# Tropheus moorii "Bemba" Spawning



## VElderton (Jun 3, 2015)

I started dabbling in _Tropheus sp_. in November 2016. Through some fish buys and trading through BC Aquaria I started with 3 _Tropheus moorii_ "Ikola", 2 _Tropheus moorii_ "Chilenga", 1 _Tropheus moorii_ "Bemba" and 8 - _Tropheus duboisi_. It was a real mixed group but even so I had some success with _T. duboisi_ spawning.

Then due a slight tank water quality issue in the summer in June 2017 I lost one of my breeding _Tropheus duboisi_ females leaving me with too many males and not enough females for a viable group. I traded off the Ikola that seemed to harassing everyone and diligently sought Chilanga, Duboisi or Bemba to set up a new colony of at least 12 - 14 of the same species.

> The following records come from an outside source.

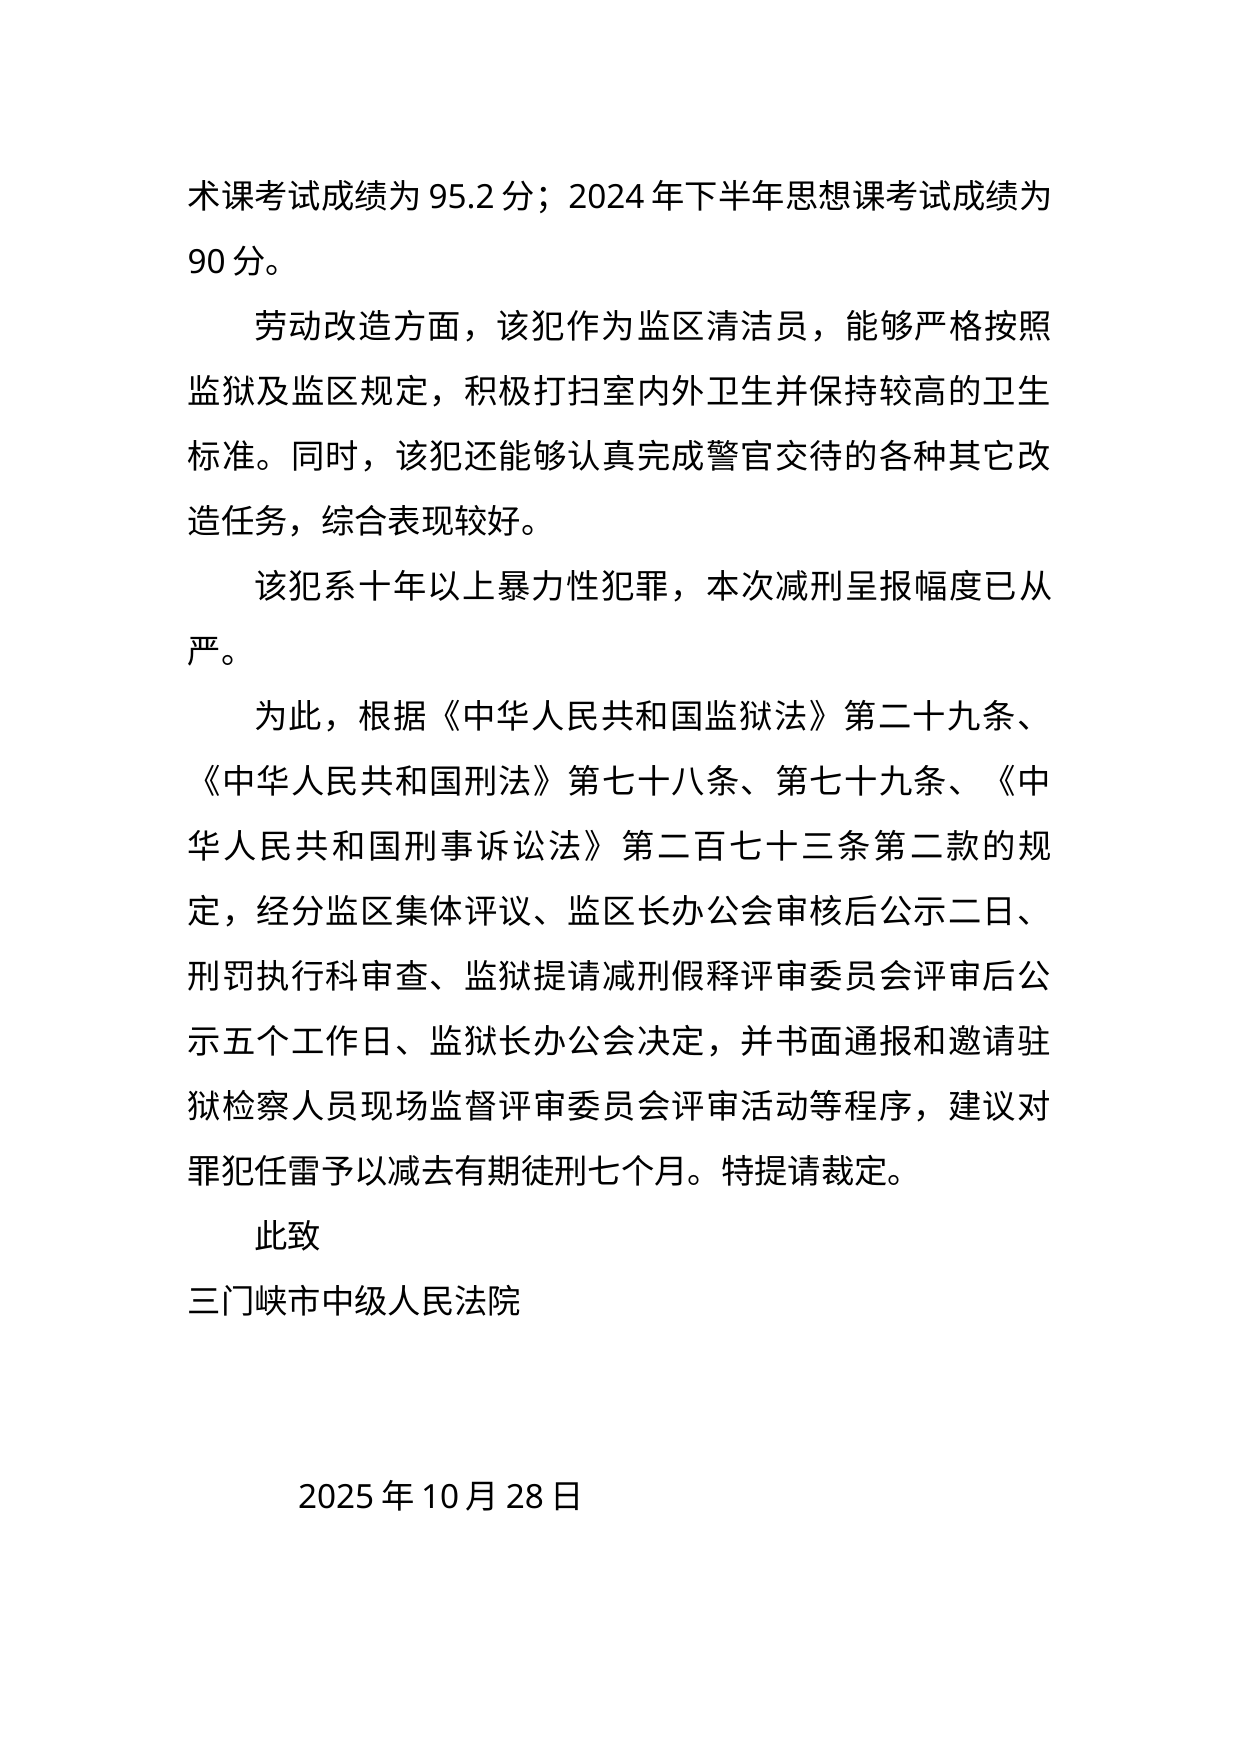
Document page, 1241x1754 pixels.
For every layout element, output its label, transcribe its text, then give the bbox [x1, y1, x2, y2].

text 该犯系十年以上暴力性犯罪，本次减刑呈报幅度已从严。 [187, 552, 1053, 682]
text 2025年10月28日 [198, 1462, 1053, 1527]
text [187, 162, 1053, 292]
text 为此，根据《中华人民共和国监狱法》第二十九条、《中华人民共和国刑法》第七十八条、第七十九条、《中华人民共和国刑事诉讼法》第二百七十三条第二款的规定，经分监区集体评议、监区长办公会审核后公示二日、刑罚执行科审查、监狱提请减刑假释评审委员会评审后公示五个工作日、监狱长办公会决定，并书面通报和邀请驻狱检察人员现场监督评审委员会评审活动等程序，建议对罪犯任雷予以减去有期徒刑七个月。特提请裁定。 [187, 682, 1053, 1202]
text 劳动改造方面，该犯作为监区清洁员，能够严格按照监狱及监区规定，积极打扫室内外卫生并保持较高的卫生标准。同时，该犯还能够认真完成警官交待的各种其它改造任务，综合表现较好。 [187, 292, 1053, 552]
text 三门峡市中级人民法院 [187, 1267, 1053, 1332]
text 此致 [187, 1202, 1053, 1267]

Late in 2017 a generaous BC Aquaria member offered his 13 adult Bemba to me. We were able to finally find a mutually time to pick them up in mid-February. After a couple of weeks of my lone male and the newcomers sorting themselves out while the new fish acclimatized to the new tank conditions ... things started to look up this past week and based on this video footage I captured a couple days ago things look promising.

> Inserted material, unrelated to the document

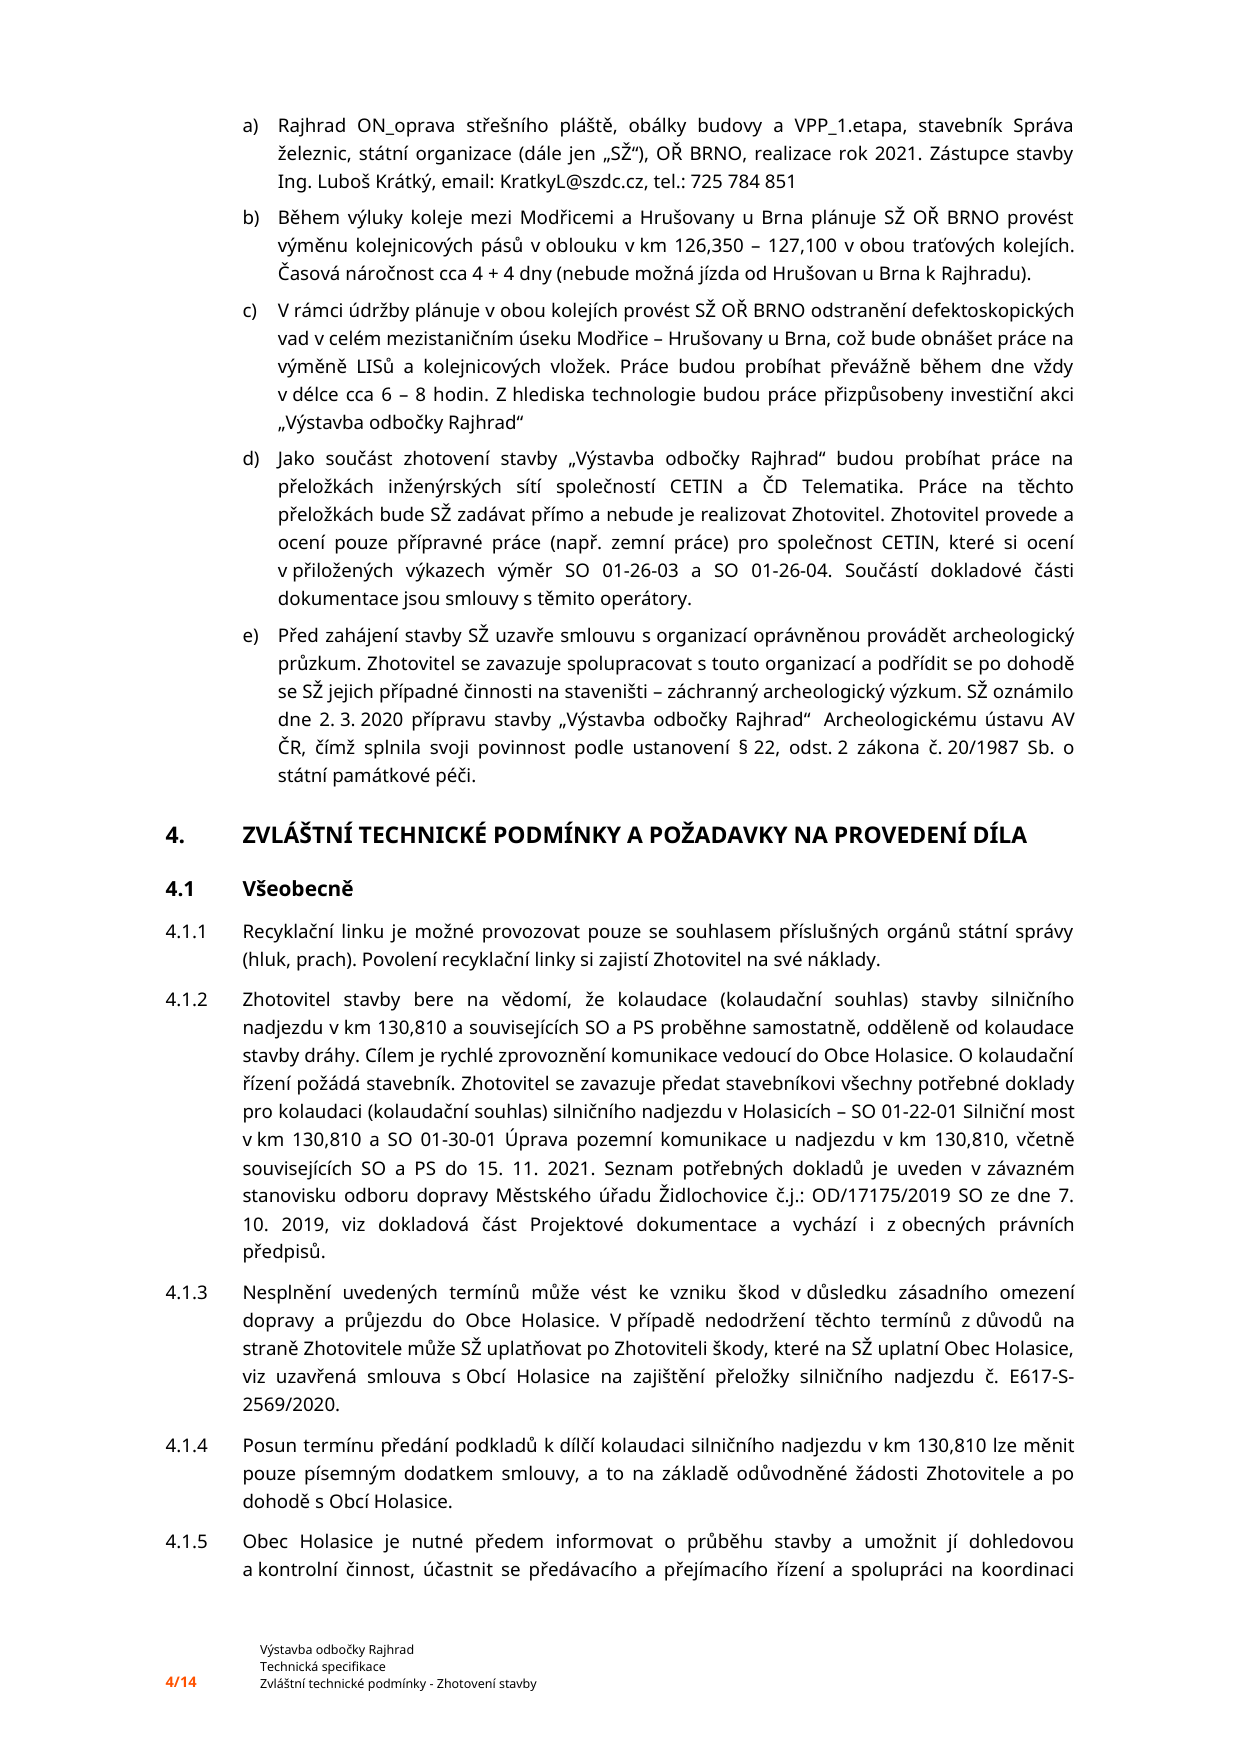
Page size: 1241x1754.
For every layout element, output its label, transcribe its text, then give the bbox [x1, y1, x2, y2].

Right now I have 14 - Bemba, 5 - Duboisi and 2 - Chilenga. They are not all in my main _Tropheus sp._ tank which is only a Fluval Venezia 190 L as it is too small. However in late April / early May I will be setting up a Fluval Venezia 350 L to house them. My goal is to house the 14 - Bemba with a similar group size of Duboisi in the new tank ... so I a am still on the hunt for a second breeding group.


----------



## Rajan (Apr 21, 2010)

Congrats. Looks like baby time soon


----------



## hp10BII (Apr 23, 2010)

Congrats, I hope you have holding females soon!


----------



## VElderton (Jun 3, 2015)

Thanks ... looking forward to setting up the Fluval Venezia 350 L to house the _Tropheus sp_. and their other Tanganyikan tank mates. Any success that I have had or might have will come from a number of BC Aquaria forum members.


----------